### TASK PROMPT
Show every line in the records below that contains the string "huynh". Case matters, so a line qualifies only if the letters match in upper and lower case.

[Stored data entries]
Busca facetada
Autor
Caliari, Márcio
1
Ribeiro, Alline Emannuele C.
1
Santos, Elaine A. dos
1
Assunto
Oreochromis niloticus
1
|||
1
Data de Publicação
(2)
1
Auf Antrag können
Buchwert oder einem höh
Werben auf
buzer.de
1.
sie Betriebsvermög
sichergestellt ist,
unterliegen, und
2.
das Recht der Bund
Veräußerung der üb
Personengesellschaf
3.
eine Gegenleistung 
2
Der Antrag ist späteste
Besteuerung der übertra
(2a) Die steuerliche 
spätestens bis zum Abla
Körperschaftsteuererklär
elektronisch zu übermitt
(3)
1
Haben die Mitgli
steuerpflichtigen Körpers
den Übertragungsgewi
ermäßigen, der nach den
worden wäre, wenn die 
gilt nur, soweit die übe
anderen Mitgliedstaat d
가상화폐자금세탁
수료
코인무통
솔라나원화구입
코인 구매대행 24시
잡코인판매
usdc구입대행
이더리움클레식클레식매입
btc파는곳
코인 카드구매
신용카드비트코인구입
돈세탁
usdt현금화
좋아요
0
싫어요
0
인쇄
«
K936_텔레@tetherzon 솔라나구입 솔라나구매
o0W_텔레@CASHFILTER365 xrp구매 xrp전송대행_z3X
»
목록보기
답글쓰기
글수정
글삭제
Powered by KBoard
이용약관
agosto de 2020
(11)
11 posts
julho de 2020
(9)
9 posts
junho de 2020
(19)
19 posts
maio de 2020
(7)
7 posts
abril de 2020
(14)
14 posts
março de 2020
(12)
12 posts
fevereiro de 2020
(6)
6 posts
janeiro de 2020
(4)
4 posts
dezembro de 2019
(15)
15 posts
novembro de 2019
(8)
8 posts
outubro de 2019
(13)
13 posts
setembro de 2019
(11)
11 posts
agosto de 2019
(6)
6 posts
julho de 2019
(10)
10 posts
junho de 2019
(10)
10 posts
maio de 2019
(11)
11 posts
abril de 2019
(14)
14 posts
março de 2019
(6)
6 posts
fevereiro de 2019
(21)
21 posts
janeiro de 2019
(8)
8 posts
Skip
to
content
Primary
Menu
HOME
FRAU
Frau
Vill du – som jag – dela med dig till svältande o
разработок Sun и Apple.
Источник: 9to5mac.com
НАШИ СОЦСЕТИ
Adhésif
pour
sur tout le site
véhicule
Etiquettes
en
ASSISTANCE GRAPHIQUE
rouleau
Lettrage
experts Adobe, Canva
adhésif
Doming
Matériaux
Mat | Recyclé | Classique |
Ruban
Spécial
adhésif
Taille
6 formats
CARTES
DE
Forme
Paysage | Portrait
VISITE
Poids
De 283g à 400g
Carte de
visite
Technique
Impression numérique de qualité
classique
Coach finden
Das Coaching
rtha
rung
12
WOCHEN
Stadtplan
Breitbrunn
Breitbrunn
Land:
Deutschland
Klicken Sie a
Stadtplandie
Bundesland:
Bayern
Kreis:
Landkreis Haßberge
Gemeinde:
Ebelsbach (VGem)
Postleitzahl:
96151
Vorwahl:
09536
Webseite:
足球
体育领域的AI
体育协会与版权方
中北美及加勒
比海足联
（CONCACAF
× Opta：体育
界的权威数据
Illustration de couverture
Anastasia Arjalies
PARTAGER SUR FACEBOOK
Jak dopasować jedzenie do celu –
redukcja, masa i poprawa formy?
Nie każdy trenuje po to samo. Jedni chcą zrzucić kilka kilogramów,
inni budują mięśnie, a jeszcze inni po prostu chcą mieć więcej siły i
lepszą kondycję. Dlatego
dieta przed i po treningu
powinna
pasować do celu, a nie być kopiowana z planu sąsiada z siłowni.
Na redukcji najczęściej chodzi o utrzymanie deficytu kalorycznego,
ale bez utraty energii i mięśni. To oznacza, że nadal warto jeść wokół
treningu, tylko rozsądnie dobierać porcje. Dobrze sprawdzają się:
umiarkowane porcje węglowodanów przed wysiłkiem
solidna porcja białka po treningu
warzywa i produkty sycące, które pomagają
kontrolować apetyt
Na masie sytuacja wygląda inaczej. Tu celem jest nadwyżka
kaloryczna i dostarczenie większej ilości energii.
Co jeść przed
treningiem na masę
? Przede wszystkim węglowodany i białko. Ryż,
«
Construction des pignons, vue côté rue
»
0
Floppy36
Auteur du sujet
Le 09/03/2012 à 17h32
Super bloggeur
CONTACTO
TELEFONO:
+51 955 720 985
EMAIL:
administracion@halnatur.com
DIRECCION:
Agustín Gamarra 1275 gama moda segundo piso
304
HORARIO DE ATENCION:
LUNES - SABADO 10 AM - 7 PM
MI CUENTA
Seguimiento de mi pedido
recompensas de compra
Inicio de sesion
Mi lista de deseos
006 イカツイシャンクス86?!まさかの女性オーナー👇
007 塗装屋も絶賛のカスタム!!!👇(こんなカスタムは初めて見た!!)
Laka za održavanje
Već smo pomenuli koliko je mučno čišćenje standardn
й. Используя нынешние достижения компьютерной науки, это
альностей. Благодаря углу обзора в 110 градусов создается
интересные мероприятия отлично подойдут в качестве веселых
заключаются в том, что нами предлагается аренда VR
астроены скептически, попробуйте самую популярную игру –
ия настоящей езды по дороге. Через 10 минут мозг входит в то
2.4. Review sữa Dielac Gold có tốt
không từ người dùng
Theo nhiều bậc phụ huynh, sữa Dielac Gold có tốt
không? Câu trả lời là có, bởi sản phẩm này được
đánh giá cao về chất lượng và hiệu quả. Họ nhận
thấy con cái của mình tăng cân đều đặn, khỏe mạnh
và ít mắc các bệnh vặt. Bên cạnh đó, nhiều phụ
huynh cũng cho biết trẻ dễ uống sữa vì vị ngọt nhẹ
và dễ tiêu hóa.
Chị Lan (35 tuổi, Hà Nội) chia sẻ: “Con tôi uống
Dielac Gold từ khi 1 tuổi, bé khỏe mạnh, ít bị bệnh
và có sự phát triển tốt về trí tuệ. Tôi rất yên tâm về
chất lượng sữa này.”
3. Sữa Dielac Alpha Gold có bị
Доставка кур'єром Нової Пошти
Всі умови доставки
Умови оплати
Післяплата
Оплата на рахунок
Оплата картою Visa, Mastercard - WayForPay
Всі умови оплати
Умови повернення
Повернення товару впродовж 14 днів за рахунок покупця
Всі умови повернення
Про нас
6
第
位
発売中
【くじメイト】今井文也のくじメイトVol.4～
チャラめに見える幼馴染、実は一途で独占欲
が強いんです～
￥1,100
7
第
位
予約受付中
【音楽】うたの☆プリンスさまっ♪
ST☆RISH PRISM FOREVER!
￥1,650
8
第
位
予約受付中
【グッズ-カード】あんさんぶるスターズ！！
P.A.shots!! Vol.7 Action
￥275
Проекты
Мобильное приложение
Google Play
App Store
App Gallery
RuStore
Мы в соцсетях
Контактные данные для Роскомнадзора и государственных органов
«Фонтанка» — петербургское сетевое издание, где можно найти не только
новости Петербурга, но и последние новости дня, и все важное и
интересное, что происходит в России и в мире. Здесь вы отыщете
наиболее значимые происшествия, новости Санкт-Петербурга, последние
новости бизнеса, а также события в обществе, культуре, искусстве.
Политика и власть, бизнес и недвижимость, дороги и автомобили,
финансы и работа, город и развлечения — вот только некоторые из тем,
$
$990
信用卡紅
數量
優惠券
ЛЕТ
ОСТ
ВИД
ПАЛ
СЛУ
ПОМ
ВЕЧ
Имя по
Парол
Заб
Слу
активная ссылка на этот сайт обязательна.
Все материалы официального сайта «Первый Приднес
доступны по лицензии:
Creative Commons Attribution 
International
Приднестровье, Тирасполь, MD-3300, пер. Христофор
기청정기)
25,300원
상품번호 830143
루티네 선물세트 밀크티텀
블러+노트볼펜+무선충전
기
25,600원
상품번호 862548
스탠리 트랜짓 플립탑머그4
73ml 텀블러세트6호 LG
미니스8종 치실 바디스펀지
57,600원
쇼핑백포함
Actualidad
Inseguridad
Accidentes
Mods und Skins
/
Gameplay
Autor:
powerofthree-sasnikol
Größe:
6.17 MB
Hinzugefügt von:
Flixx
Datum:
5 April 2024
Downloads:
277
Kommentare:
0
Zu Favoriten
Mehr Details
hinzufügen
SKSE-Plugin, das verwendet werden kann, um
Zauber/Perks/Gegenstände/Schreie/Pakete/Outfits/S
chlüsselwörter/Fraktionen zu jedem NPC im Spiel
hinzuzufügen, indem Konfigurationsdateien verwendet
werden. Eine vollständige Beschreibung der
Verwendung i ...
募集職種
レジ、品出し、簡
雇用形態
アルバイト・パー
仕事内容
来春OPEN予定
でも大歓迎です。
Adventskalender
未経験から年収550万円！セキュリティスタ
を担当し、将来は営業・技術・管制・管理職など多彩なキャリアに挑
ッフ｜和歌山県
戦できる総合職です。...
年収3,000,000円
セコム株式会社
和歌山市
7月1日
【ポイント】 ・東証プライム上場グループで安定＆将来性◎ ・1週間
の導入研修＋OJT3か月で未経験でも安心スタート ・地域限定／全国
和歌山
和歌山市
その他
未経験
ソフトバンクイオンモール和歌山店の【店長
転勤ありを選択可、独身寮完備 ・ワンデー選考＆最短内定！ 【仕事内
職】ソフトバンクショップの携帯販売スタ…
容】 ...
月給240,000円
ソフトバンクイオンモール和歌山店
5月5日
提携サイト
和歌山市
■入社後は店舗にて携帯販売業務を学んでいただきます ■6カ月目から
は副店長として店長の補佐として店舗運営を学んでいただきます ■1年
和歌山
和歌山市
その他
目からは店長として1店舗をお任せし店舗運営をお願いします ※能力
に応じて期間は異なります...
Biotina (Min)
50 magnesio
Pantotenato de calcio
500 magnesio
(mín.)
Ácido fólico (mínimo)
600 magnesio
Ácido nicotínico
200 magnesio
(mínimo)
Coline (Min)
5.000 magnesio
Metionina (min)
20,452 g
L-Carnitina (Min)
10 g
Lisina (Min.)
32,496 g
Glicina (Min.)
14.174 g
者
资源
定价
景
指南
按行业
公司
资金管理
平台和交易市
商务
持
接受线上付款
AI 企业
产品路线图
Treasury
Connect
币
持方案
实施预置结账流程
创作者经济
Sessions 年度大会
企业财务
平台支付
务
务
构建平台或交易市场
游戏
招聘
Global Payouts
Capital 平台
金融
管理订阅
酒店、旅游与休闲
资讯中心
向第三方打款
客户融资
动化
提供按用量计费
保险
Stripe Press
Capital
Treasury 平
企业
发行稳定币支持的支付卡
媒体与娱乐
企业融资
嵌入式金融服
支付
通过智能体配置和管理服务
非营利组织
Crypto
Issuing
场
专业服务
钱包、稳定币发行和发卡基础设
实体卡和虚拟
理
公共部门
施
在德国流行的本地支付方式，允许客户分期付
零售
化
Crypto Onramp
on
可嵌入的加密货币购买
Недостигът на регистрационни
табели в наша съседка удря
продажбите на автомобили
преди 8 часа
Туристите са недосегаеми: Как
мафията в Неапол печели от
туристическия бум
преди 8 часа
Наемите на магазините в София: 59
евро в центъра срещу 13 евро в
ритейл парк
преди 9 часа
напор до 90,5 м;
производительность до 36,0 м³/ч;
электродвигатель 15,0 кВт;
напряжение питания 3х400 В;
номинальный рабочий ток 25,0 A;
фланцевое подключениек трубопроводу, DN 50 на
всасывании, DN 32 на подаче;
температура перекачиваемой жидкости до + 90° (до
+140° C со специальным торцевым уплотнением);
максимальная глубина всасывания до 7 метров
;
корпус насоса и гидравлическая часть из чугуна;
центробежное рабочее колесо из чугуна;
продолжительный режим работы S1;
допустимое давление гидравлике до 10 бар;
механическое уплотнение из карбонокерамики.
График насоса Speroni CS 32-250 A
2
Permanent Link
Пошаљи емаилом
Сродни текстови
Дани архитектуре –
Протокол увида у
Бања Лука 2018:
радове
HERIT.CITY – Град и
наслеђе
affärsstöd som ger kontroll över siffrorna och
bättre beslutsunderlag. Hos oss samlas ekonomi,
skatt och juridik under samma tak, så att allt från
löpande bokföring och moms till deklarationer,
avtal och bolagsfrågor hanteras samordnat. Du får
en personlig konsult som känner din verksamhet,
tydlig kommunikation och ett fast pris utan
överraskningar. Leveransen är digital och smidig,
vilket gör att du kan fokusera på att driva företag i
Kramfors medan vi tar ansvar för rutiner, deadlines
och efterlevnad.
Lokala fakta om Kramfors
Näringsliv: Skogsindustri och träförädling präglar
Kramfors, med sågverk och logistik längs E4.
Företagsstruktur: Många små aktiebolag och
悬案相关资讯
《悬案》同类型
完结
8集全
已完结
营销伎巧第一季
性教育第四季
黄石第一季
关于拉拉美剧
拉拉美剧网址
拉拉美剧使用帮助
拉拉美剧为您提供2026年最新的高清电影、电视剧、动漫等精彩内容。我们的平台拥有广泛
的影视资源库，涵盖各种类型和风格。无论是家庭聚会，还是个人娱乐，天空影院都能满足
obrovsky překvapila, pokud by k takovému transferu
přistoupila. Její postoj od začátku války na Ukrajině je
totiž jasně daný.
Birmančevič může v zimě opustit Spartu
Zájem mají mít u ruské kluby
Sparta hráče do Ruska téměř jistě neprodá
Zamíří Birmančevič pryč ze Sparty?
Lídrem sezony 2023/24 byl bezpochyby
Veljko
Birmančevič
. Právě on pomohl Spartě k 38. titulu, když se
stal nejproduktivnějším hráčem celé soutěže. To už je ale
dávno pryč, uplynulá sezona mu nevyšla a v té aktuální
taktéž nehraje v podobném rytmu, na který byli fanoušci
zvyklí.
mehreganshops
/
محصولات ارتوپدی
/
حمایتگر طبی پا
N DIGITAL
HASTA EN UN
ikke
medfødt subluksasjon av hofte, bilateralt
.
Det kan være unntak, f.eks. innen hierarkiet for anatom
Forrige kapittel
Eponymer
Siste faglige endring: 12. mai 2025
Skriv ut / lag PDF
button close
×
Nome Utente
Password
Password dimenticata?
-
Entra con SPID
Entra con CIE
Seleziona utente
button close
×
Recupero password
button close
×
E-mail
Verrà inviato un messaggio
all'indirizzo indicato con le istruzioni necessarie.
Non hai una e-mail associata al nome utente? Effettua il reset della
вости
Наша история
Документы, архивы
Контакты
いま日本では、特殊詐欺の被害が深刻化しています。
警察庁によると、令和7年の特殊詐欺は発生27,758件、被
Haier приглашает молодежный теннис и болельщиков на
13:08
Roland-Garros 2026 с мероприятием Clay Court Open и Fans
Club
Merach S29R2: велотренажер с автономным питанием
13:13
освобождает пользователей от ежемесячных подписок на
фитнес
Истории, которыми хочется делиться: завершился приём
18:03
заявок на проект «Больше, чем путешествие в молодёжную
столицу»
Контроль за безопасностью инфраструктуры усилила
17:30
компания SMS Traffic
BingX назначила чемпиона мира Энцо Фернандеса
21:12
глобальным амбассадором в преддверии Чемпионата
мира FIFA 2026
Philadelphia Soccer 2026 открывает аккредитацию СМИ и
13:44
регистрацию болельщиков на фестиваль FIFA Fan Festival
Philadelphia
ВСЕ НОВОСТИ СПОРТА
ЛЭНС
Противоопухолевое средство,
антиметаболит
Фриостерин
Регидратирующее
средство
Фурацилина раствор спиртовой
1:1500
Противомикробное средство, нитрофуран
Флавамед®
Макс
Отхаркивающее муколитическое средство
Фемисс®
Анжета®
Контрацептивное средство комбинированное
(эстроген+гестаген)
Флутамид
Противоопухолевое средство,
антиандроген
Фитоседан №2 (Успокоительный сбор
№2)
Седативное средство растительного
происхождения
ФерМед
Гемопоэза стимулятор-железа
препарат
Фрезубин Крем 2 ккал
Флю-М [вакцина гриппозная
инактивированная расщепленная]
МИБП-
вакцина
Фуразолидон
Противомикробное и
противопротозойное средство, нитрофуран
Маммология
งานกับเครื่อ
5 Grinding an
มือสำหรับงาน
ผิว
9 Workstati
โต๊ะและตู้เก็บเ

### YOUR RESPONSE
Theo nhiều bậc phụ huynh, sữa Dielac Gold có tốt
huynh cũng cho biết trẻ dễ uống sữa vì vị ngọt nhẹ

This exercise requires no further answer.